** WORK ITEM A **
Copy out the lines of the records on camera lenses and poses word for word, skipping the pictures themselves.

** EXTRACT **
- Opening Delimiter -
Namespace and Node Type Management

If the revision model was repository-scoped as discussed above, then the namespace and node type registries could be managed as normal (write-protected) content under the global jcr:system subtree as described in the JCR specification. Such a solution, while probably more complex than having the registries in custom data structures, would have many nice features.

If these global registries were managed as normal content then most of the other advanced features would cover also repository management. For example it would be possible to transactionally register or modify node types or to make the node type and namespace registries versionable! Backup and recovery operations would automatically contain also this repository metadata, and no extra code would be required for clustering support of node type or namespace changes. Even observation of the jcr:system/jcr:nodeTypes subtree would come for free.

Versioning

Since the revision model by default maintains a full change history of the entire repository it is possible to heavily optimize versioning operations. For example a check-in operation can be performed by simply recording the persisted revision where the checked in node was found.

Observation

All the information needed for sending JCR observation events is permanently stored in the persisted revisions, which not only simplifies the observation implementation but also enables many advanced observation features.

One tricky issue that this model solves quite nicely is the problem on how to handle access control of item removal events. If the item in question has already been removed, then many access control implementations no longer have a way to determine whether access to that item should be granted to a given session. With the revision model it is possible to ask whether a session would have been allowed to access the item in question when it still did exist, and to filter access to the remove events based on that information.

The full change history kept by the revision model enables a new feature, persistent observation, in which a client can request all events since a given checkpoint to be replayed to the registered event listeners of a session.

The revision history can also be used as a full write-level audit trail of the content repository.

Hot and Incremental Backups

Implementing hot backups is almost trivial since persisted revisions are never modified. Thus it is possible for a backup tool to simply copy the persisted revisions even if the repository that created them is still running.
- Closing Delimiter -
** COLLECTED MATERIAL **
- Opening Delimiter -
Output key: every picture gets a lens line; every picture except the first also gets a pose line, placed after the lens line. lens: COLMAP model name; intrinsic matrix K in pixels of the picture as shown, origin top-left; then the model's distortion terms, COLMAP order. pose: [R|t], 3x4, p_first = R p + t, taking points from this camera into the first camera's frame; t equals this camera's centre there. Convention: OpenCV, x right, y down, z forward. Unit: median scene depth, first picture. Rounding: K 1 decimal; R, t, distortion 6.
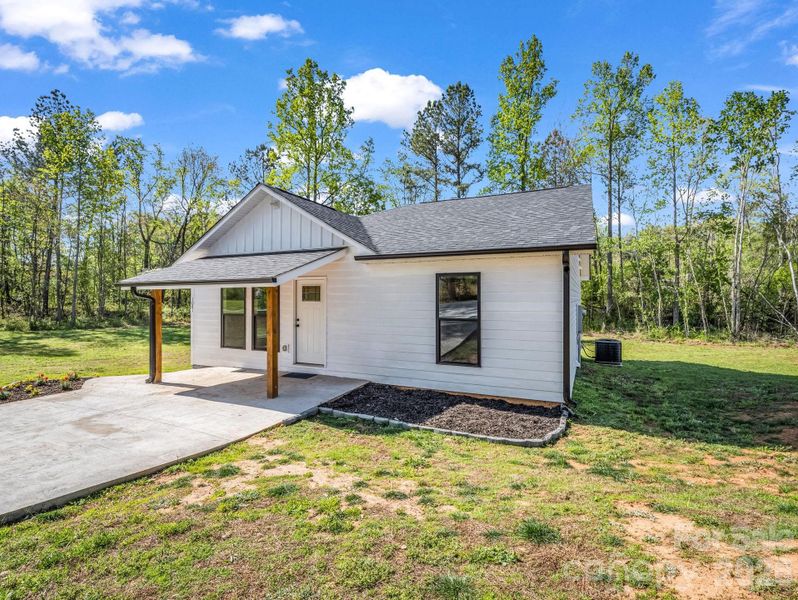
lens RADIAL K [[412.1, 0, 379.0], [0, 412.1, 288.1], [0, 0, 1]] dist [-0.019021, 0.002113]
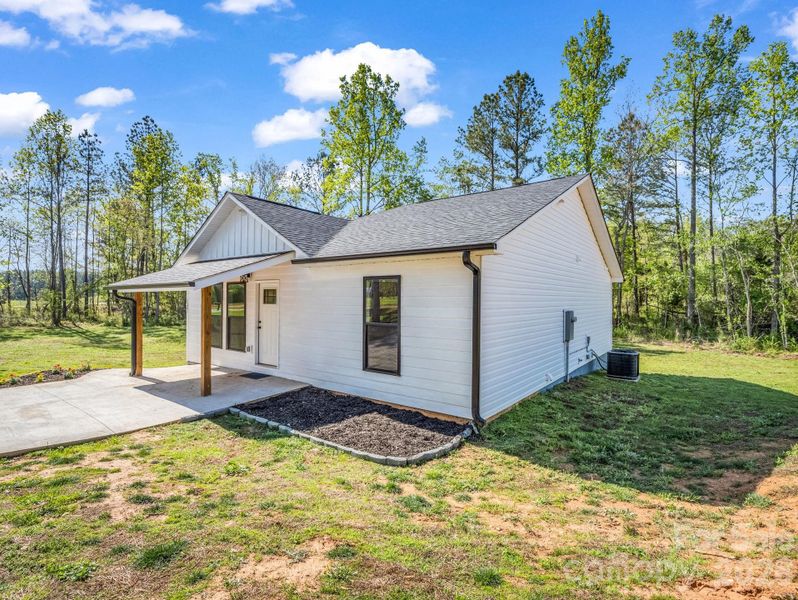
lens RADIAL K [[412.1, 0, 379.0], [0, 412.1, 288.1], [0, 0, 1]] dist [-0.019021, 0.002113]
pose [[0.977066, 0.000355, -0.212936, 0.115576], [-0.000968, 0.999996, -0.002777, -0.001849], [0.212934, 0.002919, 0.977062, 0.019453]]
- Closing Delimiter -
** WORK ITEM B **
Write the next part of the passage on the repository revision model, picking up after its final sentence on hot backups.

** RESPONSE AREA A **
Output key: every picture gets a lens line; every picture except the first also gets a pose line, placed after the lens line. lens: COLMAP model name; intrinsic matrix K in pixels of the picture as shown, origin top-left; then the model's distortion terms, COLMAP order. pose: [R|t], 3x4, p_first = R p + t, taking points from this camera into the first camera's frame; t equals this camera's centre there. Convention: OpenCV, x right, y down, z forward. Unit: median scene depth, first picture. Rounding: K 1 decimal; R, t, distortion 6.
lens RADIAL K [[412.1, 0, 379.0], [0, 412.1, 288.1], [0, 0, 1]] dist [-0.019021, 0.002113]
lens RADIAL K [[412.1, 0, 379.0], [0, 412.1, 288.1], [0, 0, 1]] dist [-0.019021, 0.002113]
pose [[0.977066, 0.000355, -0.212936, 0.115576], [-0.000968, 0.999996, -0.002777, -0.001849], [0.212934, 0.002919, 0.977062, 0.019453]]

** RESPONSE AREA B **
Once a full repository or workspace backup has been made, only new revision files need to be copied to keep the backed up copy up to date. If the revisions are stored as files on disk, then standard tools like rsync can be used to maintain an incremental hot backup of the repository.

Point-in-Time Recovery

The revision model allows a repository or a workspace to be "rewinded" back to a previous point in time without doing a full recovery from backups. This makes it very easy and efficient to undo operations like accidental removals of large parts of the repository.

Clustering

A repository cluster can be implemented on top of the revision model by making sure that operations to persist revisions are synchronized across cluster nodes.

For example a token passing system can be used to ensure that only one cluster node can persist changes at a time. Once the node has persisted a revision it can multicast it to the other nodes and release the synchronization token. Since all change information is included in the revision the other nodes can for example easily send the appropriate observation events.

A node can easily be added to or removed from a cluster. A fresh node will bootstrap itself by streaming the entire repository contents from the other nodes.

An isolated cluster node can continue normal operation as a standalone repository. When the node is returned to the cluster it will first stream any new revisions from the other cluster nodes and request the synchronization token to merge those changes with any revisions that were persisted while the node was isolated. If the merge succeeds, the merged revisions are multicasted to the cluster and the node takes back its place within the cluster. If the merge fails, the node will release the synchronization token and remain isolated from the cluster. In such a case an administrator needs to either manually resolve the merge failure or use the point-in-time recovery feature to revert the isolated repository to a state where it can rejoin the cluster.

Performance

It is still an open question how the revisions could be organized internally to implement efficient access across histories that might consists of thousands or even millions of individual revisions.

Efficient internal data structures are a key to achieving this goal, but there are also a number of high-level optimizations that can be used on top of the revision level to achieve better performance. Many of these optimizations are independent of each other and require little or no changes in other repository operations.

Internal Data Structures

Simply persisting a list of added, modified, and removed items in a revision is not likely to produce good performance as any content accesses would then potentially need to traverse all the revisions to find the item in question. Even if each revision is internally indexed so that each item can be accessed in constant time, item access can still take O(n) time where n is the number of persisted revisions. Thus a key to improving performance is finding a way to avoid having to iterate through all past revisions when locating a given node.

One potential approach could be to assign each node a sequence number based on it's location in the document order of the repository and to manage these sequence numbers as they change over revisions. Each revision would list the sequence number ranges that the changes in the revision affect. With this information it could in many cases infer whether it even is possible for a node to exist in certain revisions, and thus the implementation could skip those revisions when looking for the node.

Another alternative would be to use some sort of a backward-looking item index that indicates the revision in which a given item was last stored. Unless such an index is stored as a part of the revisions (probably not in each revision), maintaining it could introduce an unwanted synchronization block.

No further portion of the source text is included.